━━ Data excerpts

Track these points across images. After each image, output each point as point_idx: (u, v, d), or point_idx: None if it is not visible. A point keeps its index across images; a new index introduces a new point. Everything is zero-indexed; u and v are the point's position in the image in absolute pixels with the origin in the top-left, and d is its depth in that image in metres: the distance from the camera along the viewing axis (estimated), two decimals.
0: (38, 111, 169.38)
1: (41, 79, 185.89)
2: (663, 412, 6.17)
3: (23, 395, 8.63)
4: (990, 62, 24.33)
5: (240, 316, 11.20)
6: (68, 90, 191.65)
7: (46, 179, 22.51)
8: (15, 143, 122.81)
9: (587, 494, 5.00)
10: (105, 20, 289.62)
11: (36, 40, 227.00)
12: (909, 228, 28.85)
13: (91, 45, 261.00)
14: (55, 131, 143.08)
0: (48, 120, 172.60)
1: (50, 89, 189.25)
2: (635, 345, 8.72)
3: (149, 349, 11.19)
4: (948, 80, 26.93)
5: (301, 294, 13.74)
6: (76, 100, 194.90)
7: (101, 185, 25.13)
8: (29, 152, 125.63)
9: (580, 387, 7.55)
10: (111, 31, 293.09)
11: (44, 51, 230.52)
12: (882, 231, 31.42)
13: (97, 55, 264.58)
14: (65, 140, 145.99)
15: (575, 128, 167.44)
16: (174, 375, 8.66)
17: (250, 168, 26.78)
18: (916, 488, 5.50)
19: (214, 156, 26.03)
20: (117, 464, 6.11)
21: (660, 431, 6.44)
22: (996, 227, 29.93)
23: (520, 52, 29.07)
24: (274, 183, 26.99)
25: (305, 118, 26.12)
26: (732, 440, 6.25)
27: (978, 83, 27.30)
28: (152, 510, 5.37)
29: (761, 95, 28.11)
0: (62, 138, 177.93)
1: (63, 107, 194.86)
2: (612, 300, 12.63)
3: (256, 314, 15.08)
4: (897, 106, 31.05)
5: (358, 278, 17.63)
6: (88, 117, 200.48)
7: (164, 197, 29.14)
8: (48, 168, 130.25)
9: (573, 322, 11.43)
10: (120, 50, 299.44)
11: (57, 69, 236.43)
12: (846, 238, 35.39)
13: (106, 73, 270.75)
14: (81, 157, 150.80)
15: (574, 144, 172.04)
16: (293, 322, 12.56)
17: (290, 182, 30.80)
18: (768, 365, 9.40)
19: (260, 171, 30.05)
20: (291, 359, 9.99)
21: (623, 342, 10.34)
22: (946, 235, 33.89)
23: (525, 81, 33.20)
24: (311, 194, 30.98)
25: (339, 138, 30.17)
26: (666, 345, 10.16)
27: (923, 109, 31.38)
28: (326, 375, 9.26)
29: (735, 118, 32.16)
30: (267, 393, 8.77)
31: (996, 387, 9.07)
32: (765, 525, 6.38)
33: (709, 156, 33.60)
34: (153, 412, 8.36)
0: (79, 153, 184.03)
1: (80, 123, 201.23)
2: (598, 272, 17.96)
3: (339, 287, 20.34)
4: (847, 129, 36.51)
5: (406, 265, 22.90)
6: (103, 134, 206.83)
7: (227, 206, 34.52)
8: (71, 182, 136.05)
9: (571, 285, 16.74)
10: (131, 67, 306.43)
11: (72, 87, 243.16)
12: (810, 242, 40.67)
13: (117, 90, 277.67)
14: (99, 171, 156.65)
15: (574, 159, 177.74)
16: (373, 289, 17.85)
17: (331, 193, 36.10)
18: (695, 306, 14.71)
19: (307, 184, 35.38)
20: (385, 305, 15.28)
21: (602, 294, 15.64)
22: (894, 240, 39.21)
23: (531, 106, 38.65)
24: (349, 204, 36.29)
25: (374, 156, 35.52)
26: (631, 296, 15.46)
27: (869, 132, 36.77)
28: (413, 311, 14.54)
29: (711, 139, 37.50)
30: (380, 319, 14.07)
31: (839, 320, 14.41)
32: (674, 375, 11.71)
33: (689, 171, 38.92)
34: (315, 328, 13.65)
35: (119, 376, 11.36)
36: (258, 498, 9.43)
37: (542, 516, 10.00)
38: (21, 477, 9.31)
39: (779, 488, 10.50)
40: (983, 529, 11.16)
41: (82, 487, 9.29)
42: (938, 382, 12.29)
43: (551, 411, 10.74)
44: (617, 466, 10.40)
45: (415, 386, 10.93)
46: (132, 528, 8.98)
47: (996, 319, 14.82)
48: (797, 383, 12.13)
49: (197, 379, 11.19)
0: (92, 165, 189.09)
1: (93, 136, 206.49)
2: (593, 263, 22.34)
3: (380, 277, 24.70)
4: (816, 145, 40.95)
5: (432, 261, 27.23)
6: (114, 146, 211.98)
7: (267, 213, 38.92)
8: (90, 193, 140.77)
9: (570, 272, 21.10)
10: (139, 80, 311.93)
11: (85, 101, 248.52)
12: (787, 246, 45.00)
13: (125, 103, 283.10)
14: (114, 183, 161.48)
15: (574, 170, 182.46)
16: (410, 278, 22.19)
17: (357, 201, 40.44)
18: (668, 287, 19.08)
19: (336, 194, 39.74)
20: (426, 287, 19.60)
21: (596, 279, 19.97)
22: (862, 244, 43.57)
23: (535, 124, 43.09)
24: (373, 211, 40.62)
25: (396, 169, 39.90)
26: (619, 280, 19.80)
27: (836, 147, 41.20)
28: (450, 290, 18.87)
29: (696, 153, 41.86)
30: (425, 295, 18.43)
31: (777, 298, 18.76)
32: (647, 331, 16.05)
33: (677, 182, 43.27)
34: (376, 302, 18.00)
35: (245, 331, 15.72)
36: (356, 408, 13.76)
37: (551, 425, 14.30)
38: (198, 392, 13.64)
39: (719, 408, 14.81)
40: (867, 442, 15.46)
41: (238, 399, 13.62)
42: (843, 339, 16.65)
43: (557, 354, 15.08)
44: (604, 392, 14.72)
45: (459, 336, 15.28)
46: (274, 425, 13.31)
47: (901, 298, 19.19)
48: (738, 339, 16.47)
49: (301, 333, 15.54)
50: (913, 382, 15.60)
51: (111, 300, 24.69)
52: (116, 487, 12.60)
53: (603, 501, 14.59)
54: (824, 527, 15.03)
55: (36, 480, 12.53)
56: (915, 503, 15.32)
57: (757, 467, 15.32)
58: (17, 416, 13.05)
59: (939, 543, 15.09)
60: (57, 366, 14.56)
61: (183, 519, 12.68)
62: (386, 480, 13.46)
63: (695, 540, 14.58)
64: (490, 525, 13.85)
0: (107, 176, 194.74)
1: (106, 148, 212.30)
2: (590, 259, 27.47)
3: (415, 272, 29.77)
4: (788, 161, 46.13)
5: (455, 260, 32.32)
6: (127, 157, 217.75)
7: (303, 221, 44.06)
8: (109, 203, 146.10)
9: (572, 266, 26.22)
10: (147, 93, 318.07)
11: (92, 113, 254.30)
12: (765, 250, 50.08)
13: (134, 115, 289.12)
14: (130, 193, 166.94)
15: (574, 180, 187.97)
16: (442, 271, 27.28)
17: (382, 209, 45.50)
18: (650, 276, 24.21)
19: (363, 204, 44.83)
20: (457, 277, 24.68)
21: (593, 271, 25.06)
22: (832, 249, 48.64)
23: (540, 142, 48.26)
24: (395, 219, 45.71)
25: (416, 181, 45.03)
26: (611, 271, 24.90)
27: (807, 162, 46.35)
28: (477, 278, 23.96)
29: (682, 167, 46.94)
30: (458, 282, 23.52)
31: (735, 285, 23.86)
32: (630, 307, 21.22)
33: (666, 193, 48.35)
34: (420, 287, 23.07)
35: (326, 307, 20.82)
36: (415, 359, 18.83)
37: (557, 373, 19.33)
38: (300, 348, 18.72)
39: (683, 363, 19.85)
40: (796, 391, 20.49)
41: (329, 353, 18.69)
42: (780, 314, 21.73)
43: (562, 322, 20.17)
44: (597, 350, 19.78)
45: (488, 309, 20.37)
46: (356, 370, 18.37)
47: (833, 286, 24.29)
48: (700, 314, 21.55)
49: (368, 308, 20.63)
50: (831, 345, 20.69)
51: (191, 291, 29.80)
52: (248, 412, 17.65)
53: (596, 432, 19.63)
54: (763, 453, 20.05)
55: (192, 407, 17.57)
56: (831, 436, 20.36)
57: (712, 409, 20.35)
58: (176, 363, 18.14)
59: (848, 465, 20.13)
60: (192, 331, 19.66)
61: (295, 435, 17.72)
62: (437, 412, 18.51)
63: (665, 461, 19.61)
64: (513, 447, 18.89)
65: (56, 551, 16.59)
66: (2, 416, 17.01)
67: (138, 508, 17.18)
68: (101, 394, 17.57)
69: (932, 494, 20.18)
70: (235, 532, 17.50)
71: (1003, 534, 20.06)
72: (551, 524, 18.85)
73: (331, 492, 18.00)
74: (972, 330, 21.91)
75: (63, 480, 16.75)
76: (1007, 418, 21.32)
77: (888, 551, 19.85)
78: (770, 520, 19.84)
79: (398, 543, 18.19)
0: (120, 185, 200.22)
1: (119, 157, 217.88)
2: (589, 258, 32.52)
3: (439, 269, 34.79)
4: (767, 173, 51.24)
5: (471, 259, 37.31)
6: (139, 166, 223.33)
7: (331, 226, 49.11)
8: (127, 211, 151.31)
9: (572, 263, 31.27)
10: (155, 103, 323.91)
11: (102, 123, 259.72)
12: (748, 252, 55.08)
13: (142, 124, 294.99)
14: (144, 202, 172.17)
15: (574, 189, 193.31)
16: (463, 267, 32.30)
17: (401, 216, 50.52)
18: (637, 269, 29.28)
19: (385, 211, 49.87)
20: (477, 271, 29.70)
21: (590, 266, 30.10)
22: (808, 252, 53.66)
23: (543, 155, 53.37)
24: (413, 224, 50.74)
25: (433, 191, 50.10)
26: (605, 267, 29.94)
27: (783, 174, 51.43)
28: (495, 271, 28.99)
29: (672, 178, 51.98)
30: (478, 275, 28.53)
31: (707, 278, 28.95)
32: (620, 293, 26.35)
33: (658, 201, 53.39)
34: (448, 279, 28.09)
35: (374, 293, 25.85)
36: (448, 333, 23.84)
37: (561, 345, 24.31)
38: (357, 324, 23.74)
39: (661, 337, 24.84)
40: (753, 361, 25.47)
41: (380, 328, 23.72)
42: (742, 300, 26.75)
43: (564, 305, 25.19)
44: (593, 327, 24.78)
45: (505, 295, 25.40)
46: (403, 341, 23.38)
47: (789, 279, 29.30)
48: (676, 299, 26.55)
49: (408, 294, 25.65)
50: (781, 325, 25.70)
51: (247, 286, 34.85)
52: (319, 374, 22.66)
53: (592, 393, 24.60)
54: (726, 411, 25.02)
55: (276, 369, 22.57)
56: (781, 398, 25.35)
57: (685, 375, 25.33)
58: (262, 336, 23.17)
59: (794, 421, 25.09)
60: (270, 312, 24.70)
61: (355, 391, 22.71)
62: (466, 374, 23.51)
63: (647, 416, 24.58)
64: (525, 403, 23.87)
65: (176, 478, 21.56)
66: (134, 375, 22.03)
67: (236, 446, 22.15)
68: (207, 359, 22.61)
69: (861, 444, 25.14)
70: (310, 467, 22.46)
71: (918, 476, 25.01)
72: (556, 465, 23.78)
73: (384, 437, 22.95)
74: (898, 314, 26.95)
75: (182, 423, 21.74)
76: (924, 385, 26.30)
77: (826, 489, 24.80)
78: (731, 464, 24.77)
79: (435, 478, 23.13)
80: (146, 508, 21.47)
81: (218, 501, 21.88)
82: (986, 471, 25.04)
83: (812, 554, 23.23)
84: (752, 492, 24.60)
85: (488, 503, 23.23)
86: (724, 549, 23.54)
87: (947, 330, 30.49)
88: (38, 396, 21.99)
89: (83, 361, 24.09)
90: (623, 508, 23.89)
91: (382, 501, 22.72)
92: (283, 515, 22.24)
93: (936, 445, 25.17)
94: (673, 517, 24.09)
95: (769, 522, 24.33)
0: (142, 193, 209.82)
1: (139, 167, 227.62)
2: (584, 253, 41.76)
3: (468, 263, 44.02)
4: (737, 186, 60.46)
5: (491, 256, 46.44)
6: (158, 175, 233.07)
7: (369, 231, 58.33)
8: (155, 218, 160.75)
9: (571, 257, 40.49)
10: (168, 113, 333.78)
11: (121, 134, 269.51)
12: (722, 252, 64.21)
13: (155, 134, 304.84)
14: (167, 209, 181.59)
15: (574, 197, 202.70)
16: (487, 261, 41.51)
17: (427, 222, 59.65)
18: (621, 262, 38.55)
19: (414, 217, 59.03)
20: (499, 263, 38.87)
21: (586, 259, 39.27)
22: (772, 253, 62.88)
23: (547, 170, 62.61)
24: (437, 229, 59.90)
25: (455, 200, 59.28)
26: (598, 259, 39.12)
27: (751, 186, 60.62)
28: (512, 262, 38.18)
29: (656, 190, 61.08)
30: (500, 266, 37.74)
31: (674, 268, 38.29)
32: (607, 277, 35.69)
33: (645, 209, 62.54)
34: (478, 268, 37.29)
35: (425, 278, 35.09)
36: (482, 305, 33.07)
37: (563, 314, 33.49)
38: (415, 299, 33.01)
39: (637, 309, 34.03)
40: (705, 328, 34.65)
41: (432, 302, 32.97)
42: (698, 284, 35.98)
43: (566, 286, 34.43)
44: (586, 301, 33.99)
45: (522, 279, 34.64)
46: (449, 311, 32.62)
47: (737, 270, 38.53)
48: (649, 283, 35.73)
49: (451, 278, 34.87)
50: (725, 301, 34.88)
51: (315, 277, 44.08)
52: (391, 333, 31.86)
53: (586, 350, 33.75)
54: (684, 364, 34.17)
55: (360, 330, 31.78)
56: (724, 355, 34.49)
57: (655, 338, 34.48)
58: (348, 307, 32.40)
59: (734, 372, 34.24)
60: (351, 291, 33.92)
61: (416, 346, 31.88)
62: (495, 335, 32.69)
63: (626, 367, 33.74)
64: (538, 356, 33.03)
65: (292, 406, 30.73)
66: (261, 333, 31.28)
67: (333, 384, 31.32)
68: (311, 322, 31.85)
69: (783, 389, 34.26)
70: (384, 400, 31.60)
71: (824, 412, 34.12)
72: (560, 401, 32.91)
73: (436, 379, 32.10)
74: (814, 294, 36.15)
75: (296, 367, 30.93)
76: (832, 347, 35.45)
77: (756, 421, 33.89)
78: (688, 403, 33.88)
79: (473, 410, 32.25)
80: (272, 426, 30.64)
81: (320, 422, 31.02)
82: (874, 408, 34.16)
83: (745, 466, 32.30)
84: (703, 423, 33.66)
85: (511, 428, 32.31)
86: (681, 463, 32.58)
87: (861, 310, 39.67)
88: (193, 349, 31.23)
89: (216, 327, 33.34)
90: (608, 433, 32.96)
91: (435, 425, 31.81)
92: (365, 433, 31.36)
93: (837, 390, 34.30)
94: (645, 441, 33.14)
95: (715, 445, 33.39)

━━━━

[Task directions] From the records above, give again exactly the lines running from the line with "6: (68, 90, 191.65)" to the line with "27: (978, 83, 27.30)", inclusive.

[Written response]
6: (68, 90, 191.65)
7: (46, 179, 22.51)
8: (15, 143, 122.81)
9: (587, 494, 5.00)
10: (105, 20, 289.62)
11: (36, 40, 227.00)
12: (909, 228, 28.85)
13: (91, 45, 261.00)
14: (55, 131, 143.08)
0: (48, 120, 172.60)
1: (50, 89, 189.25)
2: (635, 345, 8.72)
3: (149, 349, 11.19)
4: (948, 80, 26.93)
5: (301, 294, 13.74)
6: (76, 100, 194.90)
7: (101, 185, 25.13)
8: (29, 152, 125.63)
9: (580, 387, 7.55)
10: (111, 31, 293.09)
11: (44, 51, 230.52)
12: (882, 231, 31.42)
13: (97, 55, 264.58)
14: (65, 140, 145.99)
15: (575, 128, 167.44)
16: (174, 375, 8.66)
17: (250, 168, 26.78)
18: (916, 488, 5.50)
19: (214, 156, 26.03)
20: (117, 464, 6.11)
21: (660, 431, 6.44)
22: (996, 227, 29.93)
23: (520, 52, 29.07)
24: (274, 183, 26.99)
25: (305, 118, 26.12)
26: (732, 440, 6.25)
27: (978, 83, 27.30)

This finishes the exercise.